■ PROBLEMS AND TASKS ■
1 - In the article about AT&T's 5G Evolution, what average speed did OpenSignal give AT&T's 4G LTE network earlier in the year?
2 - Rewrite the stretch of the article about AT&T's 5G Evolution from "The city of" through "the Snapdragon 835.", putting "wireless carrier" in place of "telecommunications giant".
3 - Write the next part of the article about AT&T's 5G Evolution, starting after its last sentence.

The city of Austin, Texas will be the first to enjoy AT&T’s 5G Evolution after the telecommunications giant revealed that it had switched on the service. However, the service will be limited to subscribers who own the Samsung Galaxy S8.
According to AT&T the speeds being enjoyed on the 5G Evolution service are double what is being experienced on the company’s 4G LTE network. Earlier in the year, AT&T’s 4G LTE network was rated by OpenSignal as having average speeds of 14Mbps. It is possible for the Samsung Galaxy S8 to enjoy the fastest speeds possible because it is running on a Qualcomm chipset which boasts data transfer speeds of up to 1Gbps – the Snapdragon 835.
However, what AT&T has branded 5G is not exactly that. For one, standards on 5G have not yet been finalized and so the technology does not exist yet. Even the network technology that AT&T has deployed is not cutting edge as T-Mobile had used the same enhancements to offer its subscribers faster speeds. In actual fact, AT&T’s 5G Evolution is the existing LTE upgraded.

■ PROVIDED MATERIAL ■
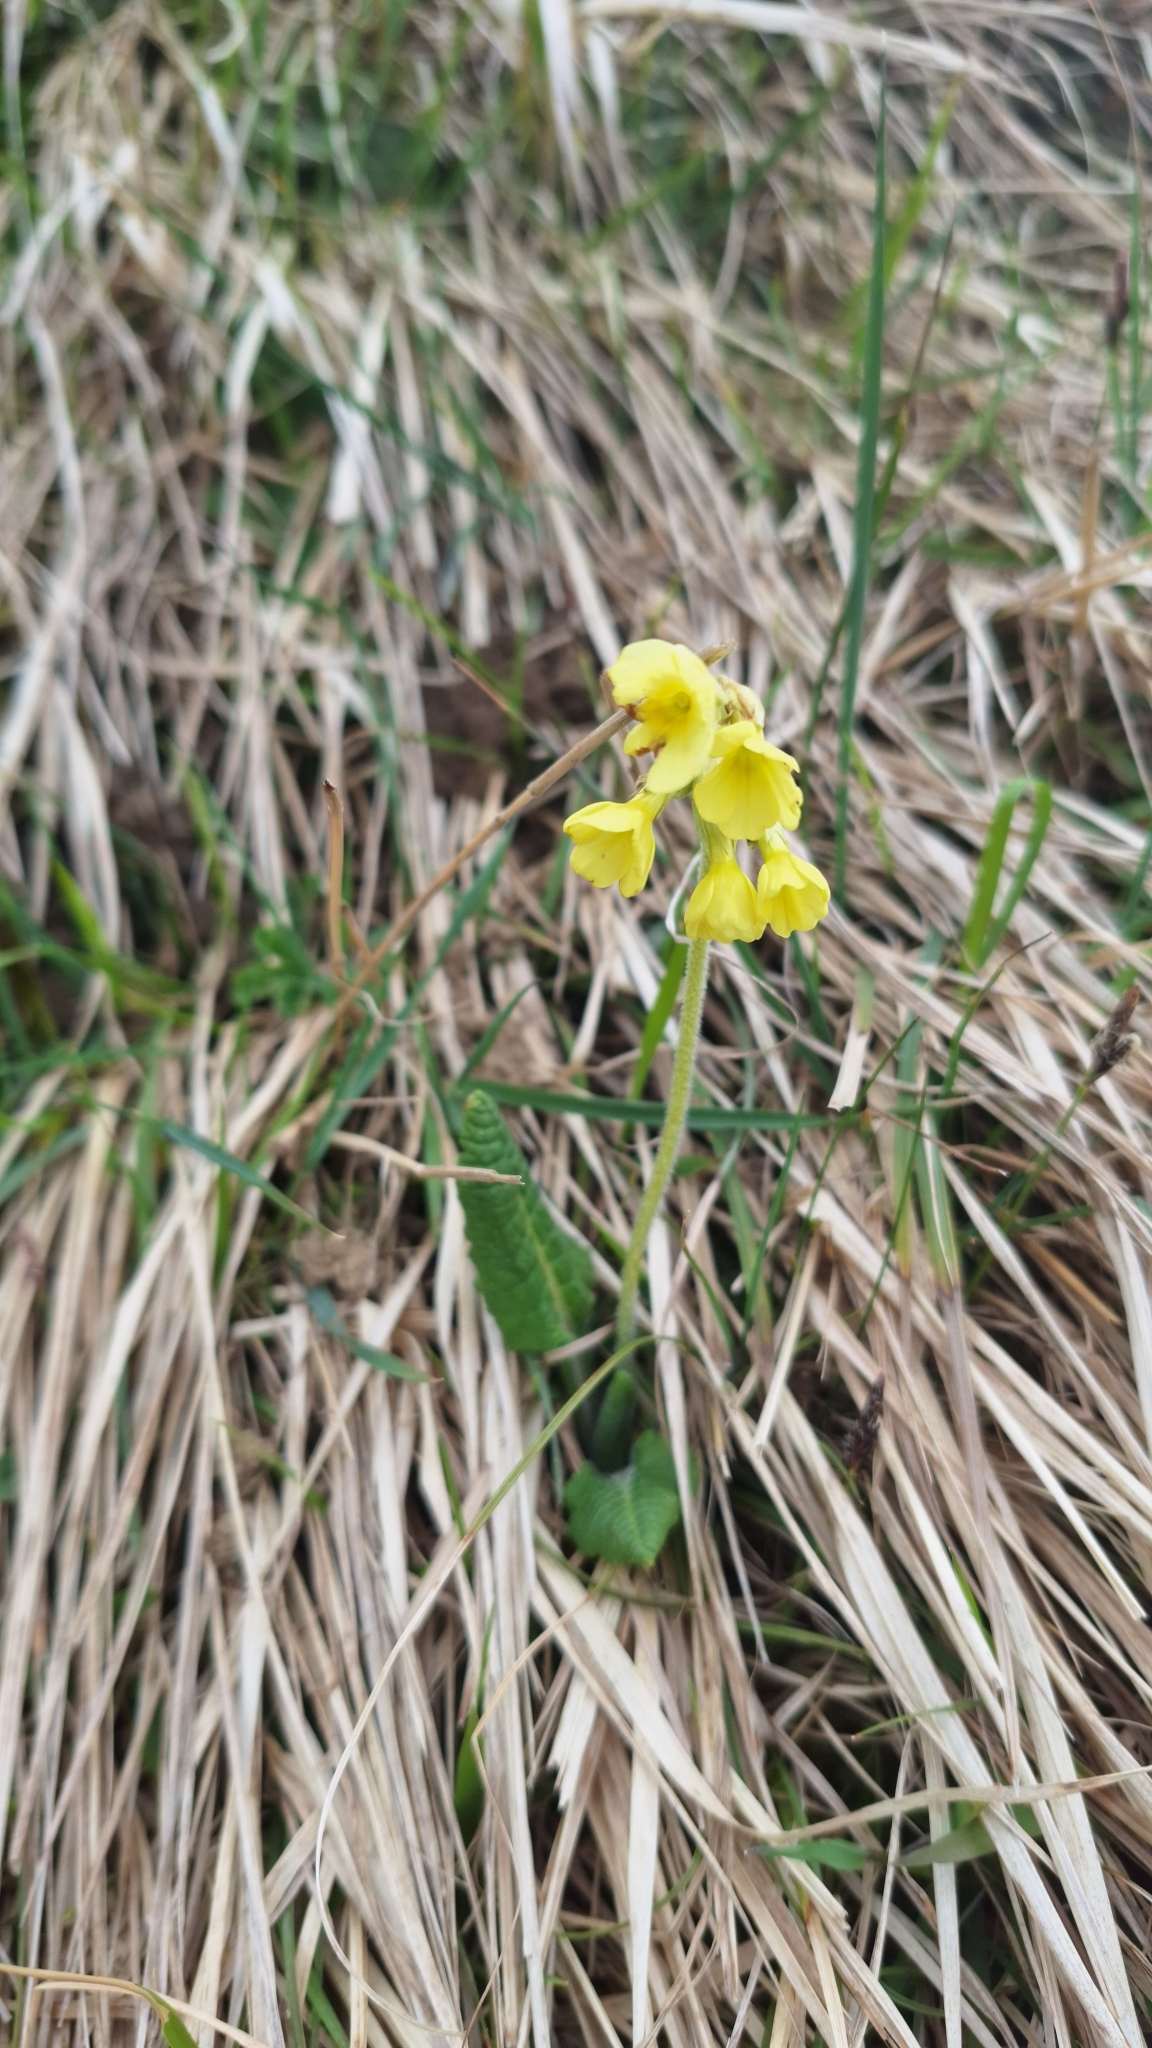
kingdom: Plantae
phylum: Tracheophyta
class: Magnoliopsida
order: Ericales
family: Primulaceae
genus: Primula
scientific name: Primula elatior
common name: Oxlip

---

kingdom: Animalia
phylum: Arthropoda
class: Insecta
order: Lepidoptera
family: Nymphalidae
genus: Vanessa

■ EXERCISE RESULTS ■
1 - 14Mbps

2 -
The city of Austin, Texas will be the first to enjoy AT&T’s 5G Evolution after the wireless carrier revealed that it had switched on the service. However, the service will be limited to subscribers who own the Samsung Galaxy S8.
According to AT&T the speeds being enjoyed on the 5G Evolution service are double what is being experienced on the company’s 4G LTE network. Earlier in the year, AT&T’s 4G LTE network was rated by OpenSignal as having average speeds of 14Mbps. It is possible for the Samsung Galaxy S8 to enjoy the fastest speeds possible because it is running on a Qualcomm chipset which boasts data transfer speeds of up to 1Gbps – the Snapdragon 835.

3 -
When 5G finally arrives in some years to come, the features will be significantly different than what is available now with speeds expected to be at the very least 1Gbps. While AT&T’s 5G Evolution is faster, it is only achieving a fraction of that.
AT&T’s marketing of LTE as 5G is similar to what the major wireless carriers in the United States were doing with their WiMax and HSPA+ technologies which they were calling 4G when they really were just enhanced 3G iterations.
SnapDragon 835 chipset
After Austin, AT&T will next roll out its 5G Evolution service to other cities such as Nashville, Tennessee; San Francisco, California; Los Angeles, California; Chicago, Illinois; Boston, Massachusetts and Atlanta, Georgia. By the time the service has reached all these cities, there will probably be more smartphones sporting the 835 chipset which will allow subscribers to exploit the enhancements made by AT&T.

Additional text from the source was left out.